Monday 10 June 2019

ARC Review | Patron Saints of Nothing by Randy Ribay

Title: Patron Saints of Nothing
Author: Randy Ribay
Publication Date: 27th June 2019 by Stripes
Format: ARC via Netgalley (352 pages)
Target Audience: Young Adult
Genre: Contemporary
Links: GoodreadsAmazonBook DepositoryWaterstones

Trigger and content warnings: Grief, references to sex trafficking, references to sexual abuse, drugs and addiction.
Rep: Filipino-American Own Voices, lesbian side character.


Jay Reguero plans to spend the last semester of his senior year playing video games before heading to the University of Michigan in the fall. But when he discovers that his Filipino cousin Jun was murdered as part of President Duterte's war on drugs, and no one in the family wants to talk about what happened, Jay travels to the Philippines to find out the real story.

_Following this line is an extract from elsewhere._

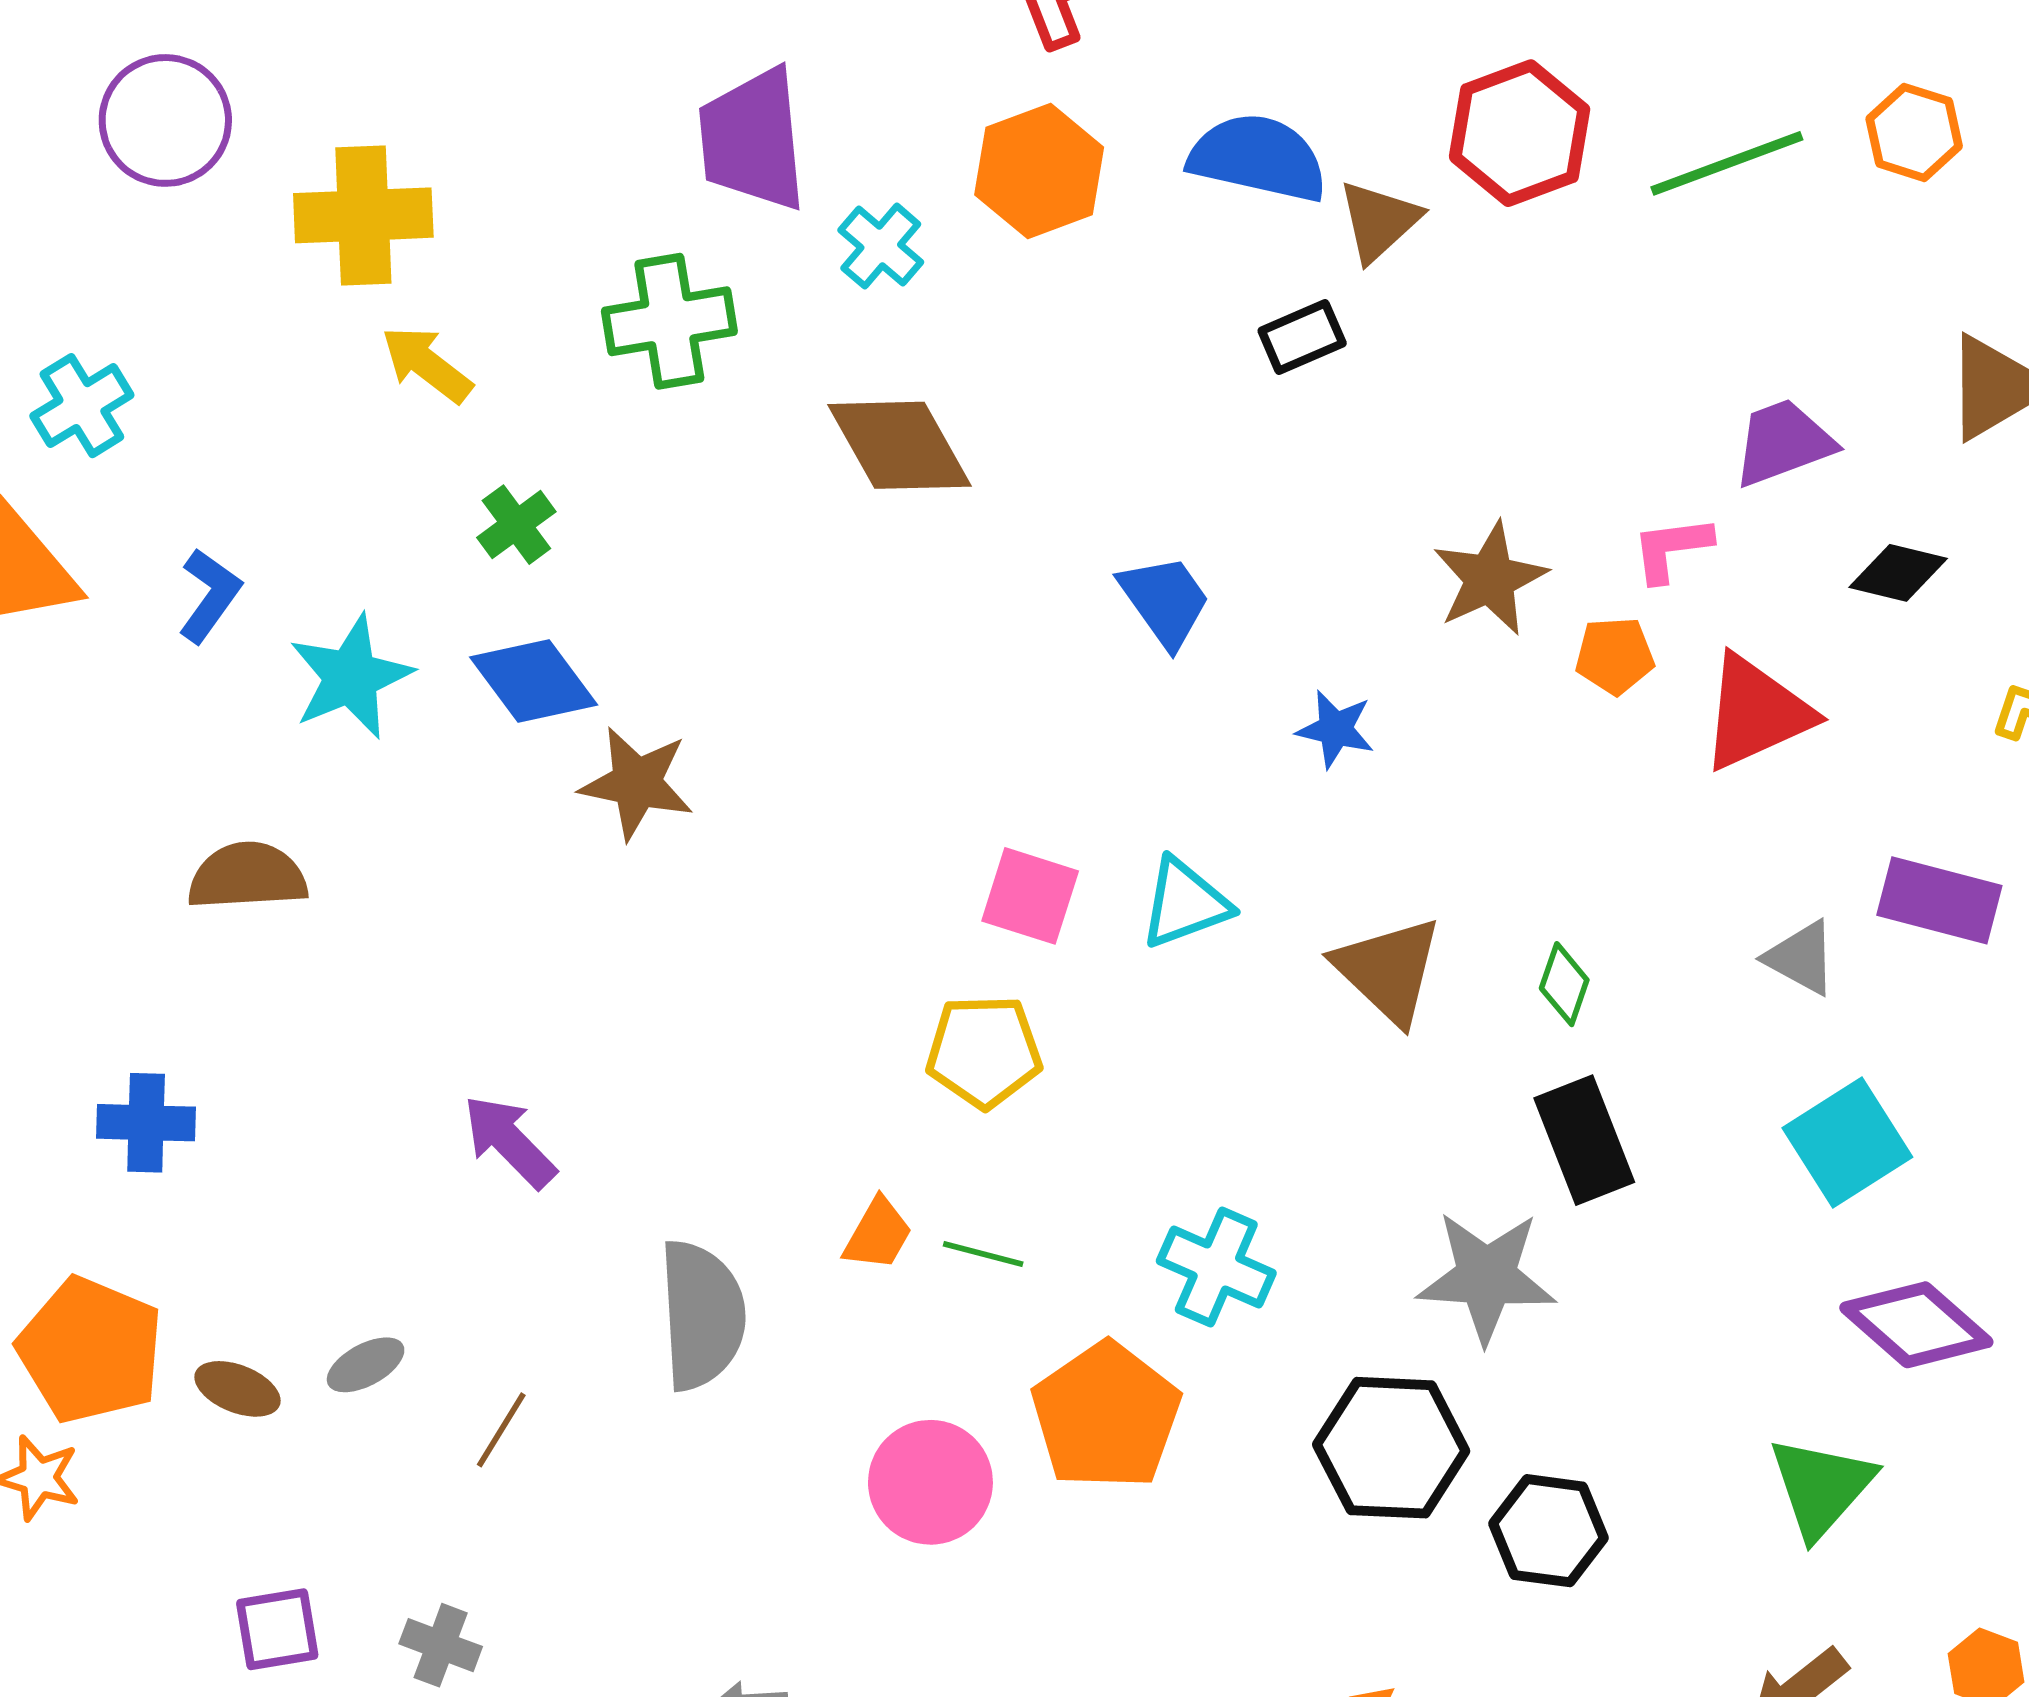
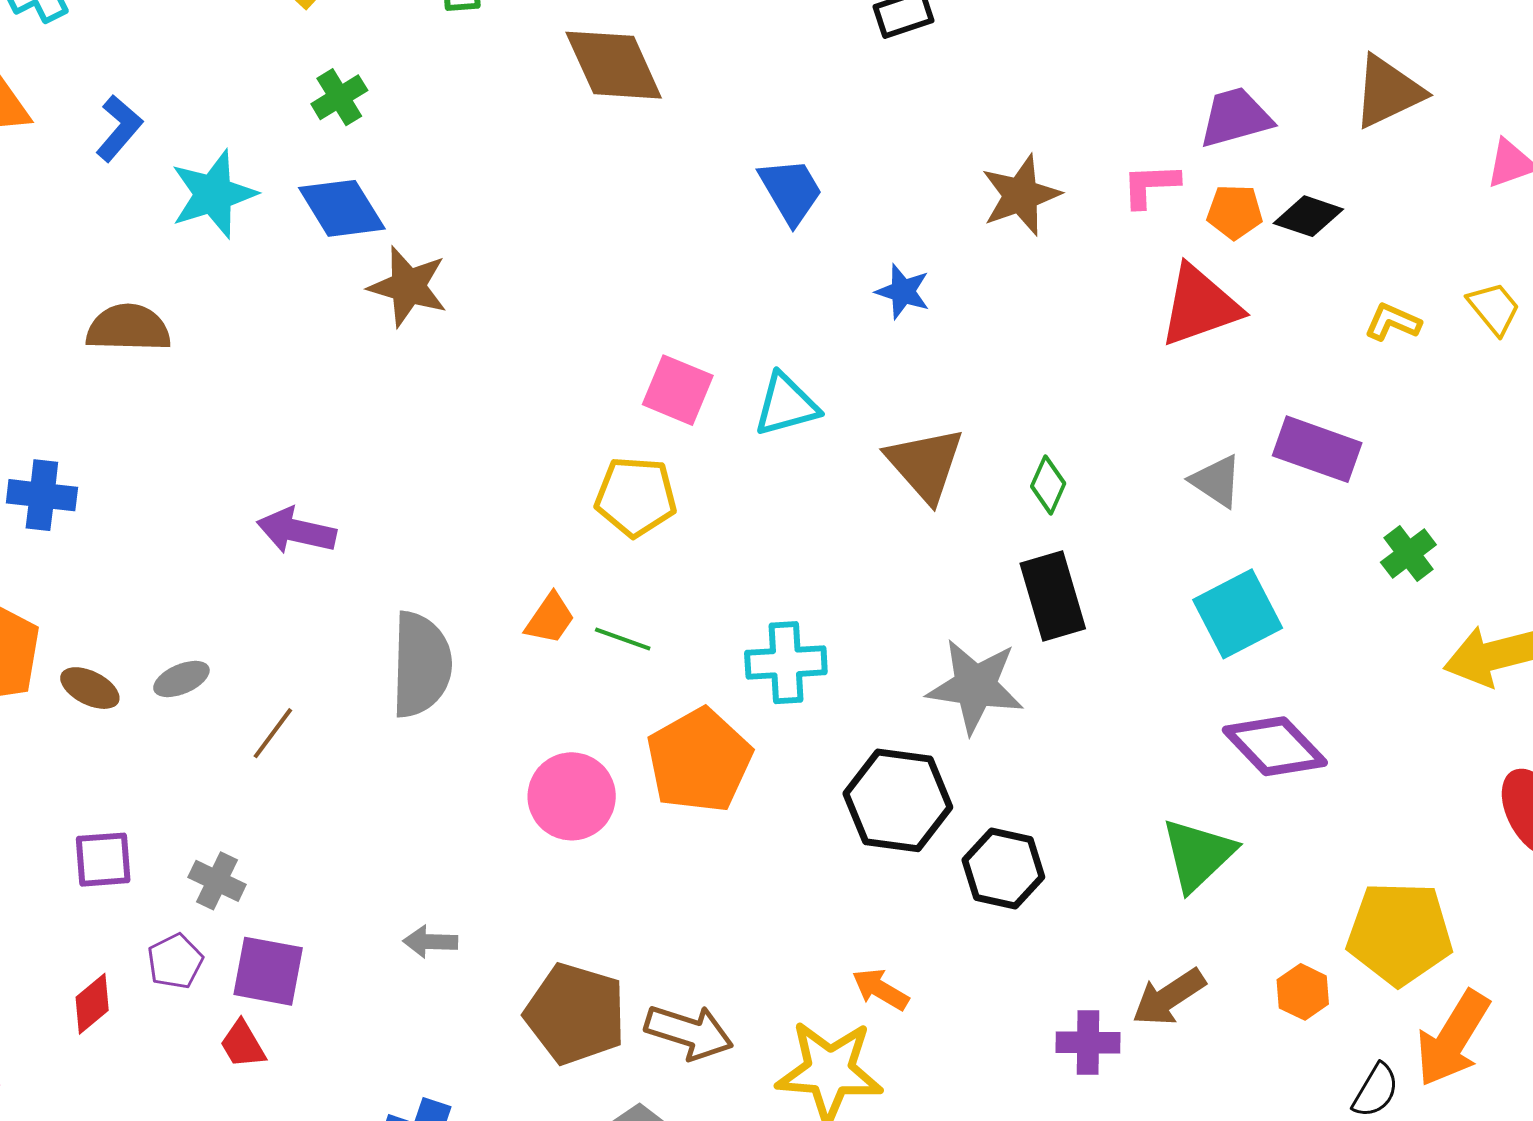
orange pentagon: (1615, 656) -> (1235, 212), moved
purple arrow: (509, 1141) -> (296, 531), turned -38
cyan cross: (1216, 1267) -> (786, 663), turned -32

Hoping to uncover more about Jun and the events that led to his death, Jay is forced to reckon with the many sides of his cousin before he can face the whole horrible truth -- and the part he played in it.


My Thoughts

All the darkness in the world cannot extinguish the light of a single candle - Patron Saints of Nothing by Randy Ribay

This is such an incredibly eye-opening book, exploring grief and the drug war currently being fought in the Philippines through the eyes of 17-year old Jay. After the death of his cousin, Jay travels to his father's home country of the Philippines to search for the truth and obtain answers to questions that are being ignored. 

I felt like the first half of the book was a little slow to get going, with the setting and characters needing to be introduced first. We know his cousin Jun has died but nobody is saying how or why, prompting Jay to begin his own investigation. He faces a lot of prejudice from Tito Maning, his father's brother/cousins father due to the fact that he is Filipino-American as well as the fact that Jay is relentless in his search for the truth, something that Tito Maning would rather stay hidden.

This is definitely a coming of age story that portrays Jay going from being a typical American teenager to someone who wants to discover more about his heritage and the country he was born in. He isn't a selfish character by any means but throughout his journey we're able to see him become more educated about how poverty stricken the Philippines are and to want to be a part of making this country a better and safer place. He spends a lot of time being unsure about his future and of his place in the world but we are able to see him slowly become more confident and sure of himself as he grows as a person.

The writing from Ribay is stunning in itself. He is able to unfold the story of Jun at exactly the right pace needed, nothing is too rushed or too slow. Jay is experiencing much of the country for the first time so we are able to see much of it through his eyes. His descriptions of the Philippines, especially the slums and poorer areas, give you the sense of being right within the middle of it all. The crowded streets and the poverty being suffered by so many is shown and not told.

It seems like it would all collapse with a strong enough gust of wind, like it would all go up in flames with a single tipped candle - Patron Saints of Nothing by Randy Ribay  

I was incredibly shocked by the realities of the drug war in the book, an emotion the author is able to prompt easily. Jay is often described as being 'ignorant' towards what is truly going on and I found myself realising just how ignorant I have been towards a lot of what goes on in the world. It's very easy in western countries to create a bubble around yourself and to not fully understand the severity of events occuring in other countries. This book definitely prompted me to do further research into the events described in this book although characters in the book often say that it's difficult to understand what exactly is happening unless you are experiencing it every day.

This book is truly something special. Ribay has a way with words that had me constantly highlighting passages every couple of pages. Jay's story is one that will create conversations and will have me making a concious decision to keep myself educated amid this ongoing war.

* I received an ARC copy of this book via Netgalley in exchange for an honest review. Any quotes included in this review are subject to change.